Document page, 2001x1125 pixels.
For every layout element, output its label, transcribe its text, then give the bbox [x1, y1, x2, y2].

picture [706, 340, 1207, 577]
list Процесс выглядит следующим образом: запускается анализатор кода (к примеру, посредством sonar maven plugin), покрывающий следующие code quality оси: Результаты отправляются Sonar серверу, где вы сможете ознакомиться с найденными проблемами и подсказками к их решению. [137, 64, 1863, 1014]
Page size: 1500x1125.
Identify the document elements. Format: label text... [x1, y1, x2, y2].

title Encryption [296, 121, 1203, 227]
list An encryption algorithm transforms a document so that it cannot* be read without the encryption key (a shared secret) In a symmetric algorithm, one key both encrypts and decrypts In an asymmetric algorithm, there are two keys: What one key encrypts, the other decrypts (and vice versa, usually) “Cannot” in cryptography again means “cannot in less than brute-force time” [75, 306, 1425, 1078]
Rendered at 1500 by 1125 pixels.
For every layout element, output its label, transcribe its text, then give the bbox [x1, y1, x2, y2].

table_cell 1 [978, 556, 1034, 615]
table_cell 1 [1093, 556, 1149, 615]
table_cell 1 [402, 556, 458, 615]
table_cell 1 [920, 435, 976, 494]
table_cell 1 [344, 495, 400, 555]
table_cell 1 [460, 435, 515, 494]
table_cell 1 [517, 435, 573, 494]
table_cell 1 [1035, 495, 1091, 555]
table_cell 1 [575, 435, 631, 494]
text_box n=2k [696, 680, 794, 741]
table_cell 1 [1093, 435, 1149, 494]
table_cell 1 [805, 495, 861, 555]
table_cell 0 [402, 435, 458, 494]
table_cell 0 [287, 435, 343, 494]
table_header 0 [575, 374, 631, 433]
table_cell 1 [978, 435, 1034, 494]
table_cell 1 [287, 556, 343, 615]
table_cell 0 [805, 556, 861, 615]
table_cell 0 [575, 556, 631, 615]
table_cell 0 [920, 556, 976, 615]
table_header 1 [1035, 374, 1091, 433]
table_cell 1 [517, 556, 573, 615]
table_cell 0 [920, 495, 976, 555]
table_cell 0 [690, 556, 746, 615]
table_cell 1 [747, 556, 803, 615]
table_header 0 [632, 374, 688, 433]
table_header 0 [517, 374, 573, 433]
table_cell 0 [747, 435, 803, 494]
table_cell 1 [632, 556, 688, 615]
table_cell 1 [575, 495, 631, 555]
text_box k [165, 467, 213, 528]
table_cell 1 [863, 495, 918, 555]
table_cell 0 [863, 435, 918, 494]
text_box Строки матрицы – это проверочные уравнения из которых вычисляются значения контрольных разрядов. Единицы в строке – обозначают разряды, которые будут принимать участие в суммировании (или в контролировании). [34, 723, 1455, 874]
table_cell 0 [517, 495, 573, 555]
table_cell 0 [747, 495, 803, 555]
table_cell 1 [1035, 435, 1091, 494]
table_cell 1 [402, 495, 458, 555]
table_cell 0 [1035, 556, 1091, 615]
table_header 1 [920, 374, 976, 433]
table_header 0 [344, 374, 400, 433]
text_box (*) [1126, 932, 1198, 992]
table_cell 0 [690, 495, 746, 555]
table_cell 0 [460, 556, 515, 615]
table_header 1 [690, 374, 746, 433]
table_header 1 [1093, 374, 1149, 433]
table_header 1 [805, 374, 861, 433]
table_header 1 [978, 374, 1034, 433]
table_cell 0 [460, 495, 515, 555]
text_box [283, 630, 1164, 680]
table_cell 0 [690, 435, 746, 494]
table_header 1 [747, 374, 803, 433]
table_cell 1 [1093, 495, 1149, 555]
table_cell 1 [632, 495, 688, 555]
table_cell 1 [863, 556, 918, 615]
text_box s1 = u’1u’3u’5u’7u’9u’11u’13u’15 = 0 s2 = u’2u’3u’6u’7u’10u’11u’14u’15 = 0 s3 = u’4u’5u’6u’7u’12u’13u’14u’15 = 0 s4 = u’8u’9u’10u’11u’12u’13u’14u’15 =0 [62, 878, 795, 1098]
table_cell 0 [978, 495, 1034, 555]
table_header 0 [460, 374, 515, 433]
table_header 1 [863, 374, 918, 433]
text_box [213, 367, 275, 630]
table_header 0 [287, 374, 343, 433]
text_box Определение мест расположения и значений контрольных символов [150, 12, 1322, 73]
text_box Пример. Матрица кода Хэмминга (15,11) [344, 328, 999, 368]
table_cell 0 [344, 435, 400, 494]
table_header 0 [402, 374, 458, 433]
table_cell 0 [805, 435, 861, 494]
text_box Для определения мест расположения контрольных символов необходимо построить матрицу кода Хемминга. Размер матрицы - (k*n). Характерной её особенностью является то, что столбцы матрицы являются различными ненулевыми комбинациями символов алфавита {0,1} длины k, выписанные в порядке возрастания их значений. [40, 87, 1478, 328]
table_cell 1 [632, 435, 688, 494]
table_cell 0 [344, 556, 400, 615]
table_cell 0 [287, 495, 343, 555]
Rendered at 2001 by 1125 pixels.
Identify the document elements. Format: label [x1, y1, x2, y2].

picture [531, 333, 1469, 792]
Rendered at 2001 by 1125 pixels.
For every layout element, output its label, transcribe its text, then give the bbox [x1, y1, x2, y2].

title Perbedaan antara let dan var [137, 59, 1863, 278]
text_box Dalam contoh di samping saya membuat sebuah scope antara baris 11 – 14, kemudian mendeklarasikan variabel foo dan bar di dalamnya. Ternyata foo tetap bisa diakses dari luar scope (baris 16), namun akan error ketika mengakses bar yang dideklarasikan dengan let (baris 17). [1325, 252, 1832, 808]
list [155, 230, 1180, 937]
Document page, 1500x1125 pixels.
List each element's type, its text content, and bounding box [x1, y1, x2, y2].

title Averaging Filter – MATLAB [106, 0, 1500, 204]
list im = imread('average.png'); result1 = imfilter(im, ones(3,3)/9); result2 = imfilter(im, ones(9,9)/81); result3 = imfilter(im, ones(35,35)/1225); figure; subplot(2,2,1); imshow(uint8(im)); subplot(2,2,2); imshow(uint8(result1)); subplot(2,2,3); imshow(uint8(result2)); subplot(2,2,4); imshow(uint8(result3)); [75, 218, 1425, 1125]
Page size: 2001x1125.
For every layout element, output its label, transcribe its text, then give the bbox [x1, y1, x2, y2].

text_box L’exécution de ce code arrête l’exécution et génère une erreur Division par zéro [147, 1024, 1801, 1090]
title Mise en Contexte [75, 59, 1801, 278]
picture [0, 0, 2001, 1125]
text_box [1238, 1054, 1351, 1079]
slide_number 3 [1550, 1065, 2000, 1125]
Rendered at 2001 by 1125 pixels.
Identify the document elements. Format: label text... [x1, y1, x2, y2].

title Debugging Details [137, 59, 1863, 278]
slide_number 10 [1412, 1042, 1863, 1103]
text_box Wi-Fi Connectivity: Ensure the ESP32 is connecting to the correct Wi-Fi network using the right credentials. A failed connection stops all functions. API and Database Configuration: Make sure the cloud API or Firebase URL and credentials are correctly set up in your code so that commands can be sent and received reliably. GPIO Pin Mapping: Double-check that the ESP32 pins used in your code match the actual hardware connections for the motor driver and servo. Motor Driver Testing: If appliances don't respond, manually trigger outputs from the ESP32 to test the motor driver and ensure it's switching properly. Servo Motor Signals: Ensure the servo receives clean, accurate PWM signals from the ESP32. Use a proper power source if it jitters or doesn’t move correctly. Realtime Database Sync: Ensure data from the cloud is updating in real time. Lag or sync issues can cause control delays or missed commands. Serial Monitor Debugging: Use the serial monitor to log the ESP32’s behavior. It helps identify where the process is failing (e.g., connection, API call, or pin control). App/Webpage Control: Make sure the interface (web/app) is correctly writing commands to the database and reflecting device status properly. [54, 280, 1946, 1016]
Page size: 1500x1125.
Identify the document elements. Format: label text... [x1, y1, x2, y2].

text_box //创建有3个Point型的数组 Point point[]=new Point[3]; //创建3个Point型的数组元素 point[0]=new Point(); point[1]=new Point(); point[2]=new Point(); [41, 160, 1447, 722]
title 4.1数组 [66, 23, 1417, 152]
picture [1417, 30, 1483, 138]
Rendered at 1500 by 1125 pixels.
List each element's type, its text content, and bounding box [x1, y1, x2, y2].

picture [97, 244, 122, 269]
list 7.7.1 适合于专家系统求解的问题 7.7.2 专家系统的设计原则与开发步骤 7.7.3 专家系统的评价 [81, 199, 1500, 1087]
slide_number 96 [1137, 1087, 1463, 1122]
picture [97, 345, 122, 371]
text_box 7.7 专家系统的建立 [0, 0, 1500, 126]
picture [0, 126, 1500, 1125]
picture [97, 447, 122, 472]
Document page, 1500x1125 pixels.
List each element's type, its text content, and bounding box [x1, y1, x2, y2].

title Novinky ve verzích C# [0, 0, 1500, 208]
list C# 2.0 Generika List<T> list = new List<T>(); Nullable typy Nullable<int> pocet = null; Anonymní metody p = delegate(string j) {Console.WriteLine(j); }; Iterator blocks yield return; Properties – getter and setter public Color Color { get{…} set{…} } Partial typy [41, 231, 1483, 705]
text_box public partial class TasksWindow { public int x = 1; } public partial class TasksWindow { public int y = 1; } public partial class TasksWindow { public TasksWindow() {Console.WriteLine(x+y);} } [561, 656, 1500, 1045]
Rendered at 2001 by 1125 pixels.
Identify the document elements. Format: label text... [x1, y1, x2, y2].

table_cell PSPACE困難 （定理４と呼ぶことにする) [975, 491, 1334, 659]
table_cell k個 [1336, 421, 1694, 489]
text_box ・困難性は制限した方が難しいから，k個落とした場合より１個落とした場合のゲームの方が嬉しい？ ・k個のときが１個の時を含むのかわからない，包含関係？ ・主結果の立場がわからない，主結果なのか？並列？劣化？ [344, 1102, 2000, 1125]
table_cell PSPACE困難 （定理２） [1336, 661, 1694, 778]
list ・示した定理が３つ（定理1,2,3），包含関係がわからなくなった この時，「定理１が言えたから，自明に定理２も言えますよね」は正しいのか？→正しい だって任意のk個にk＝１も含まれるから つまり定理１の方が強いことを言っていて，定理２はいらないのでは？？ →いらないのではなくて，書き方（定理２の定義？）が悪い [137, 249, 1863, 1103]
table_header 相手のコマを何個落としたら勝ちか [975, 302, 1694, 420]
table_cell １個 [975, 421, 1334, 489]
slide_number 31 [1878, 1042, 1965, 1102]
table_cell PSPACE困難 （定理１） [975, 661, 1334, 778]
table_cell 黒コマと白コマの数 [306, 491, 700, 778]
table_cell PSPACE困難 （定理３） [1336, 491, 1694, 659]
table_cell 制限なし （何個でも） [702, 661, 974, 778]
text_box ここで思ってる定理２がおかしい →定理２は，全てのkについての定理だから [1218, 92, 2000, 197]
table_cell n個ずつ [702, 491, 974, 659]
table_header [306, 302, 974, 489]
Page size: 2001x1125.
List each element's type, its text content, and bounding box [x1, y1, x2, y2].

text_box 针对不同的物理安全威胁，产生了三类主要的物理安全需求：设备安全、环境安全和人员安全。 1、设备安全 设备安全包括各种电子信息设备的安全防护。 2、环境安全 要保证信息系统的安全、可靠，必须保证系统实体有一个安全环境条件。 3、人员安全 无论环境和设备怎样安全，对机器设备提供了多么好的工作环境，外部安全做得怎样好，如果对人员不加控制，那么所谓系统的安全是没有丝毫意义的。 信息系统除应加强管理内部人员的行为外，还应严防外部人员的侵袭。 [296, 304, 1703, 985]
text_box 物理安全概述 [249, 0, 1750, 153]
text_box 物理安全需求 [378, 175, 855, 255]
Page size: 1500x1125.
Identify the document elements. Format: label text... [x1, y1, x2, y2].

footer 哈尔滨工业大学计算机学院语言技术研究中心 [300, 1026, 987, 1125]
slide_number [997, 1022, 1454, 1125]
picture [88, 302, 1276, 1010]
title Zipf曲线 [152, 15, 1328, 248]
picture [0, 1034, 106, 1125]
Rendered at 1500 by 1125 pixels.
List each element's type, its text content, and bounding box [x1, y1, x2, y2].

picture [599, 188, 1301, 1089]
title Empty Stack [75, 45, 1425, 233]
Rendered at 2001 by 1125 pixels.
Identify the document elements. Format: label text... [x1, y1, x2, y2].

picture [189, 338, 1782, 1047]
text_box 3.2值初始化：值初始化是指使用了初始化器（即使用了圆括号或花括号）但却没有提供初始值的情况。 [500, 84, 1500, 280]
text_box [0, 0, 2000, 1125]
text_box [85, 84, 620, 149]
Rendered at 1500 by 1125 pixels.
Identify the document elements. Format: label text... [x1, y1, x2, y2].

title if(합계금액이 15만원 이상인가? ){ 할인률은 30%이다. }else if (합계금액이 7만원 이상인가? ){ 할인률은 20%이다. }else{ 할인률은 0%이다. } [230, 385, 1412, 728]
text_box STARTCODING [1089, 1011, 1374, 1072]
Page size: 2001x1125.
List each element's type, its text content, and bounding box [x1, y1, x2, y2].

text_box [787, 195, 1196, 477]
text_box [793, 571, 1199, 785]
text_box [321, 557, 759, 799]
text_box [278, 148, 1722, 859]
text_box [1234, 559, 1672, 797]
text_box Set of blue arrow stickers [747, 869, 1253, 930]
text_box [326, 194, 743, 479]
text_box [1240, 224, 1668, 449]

> _To do_
Keep only the lines from the one containing "text_box [787, 195, 1196, 477]" to the end of the entries, and repeat them exactly.

> _Response for this exercise_
text_box [787, 195, 1196, 477]
text_box [793, 571, 1199, 785]
text_box [321, 557, 759, 799]
text_box [278, 148, 1722, 859]
text_box [1234, 559, 1672, 797]
text_box Set of blue arrow stickers [747, 869, 1253, 930]
text_box [326, 194, 743, 479]
text_box [1240, 224, 1668, 449]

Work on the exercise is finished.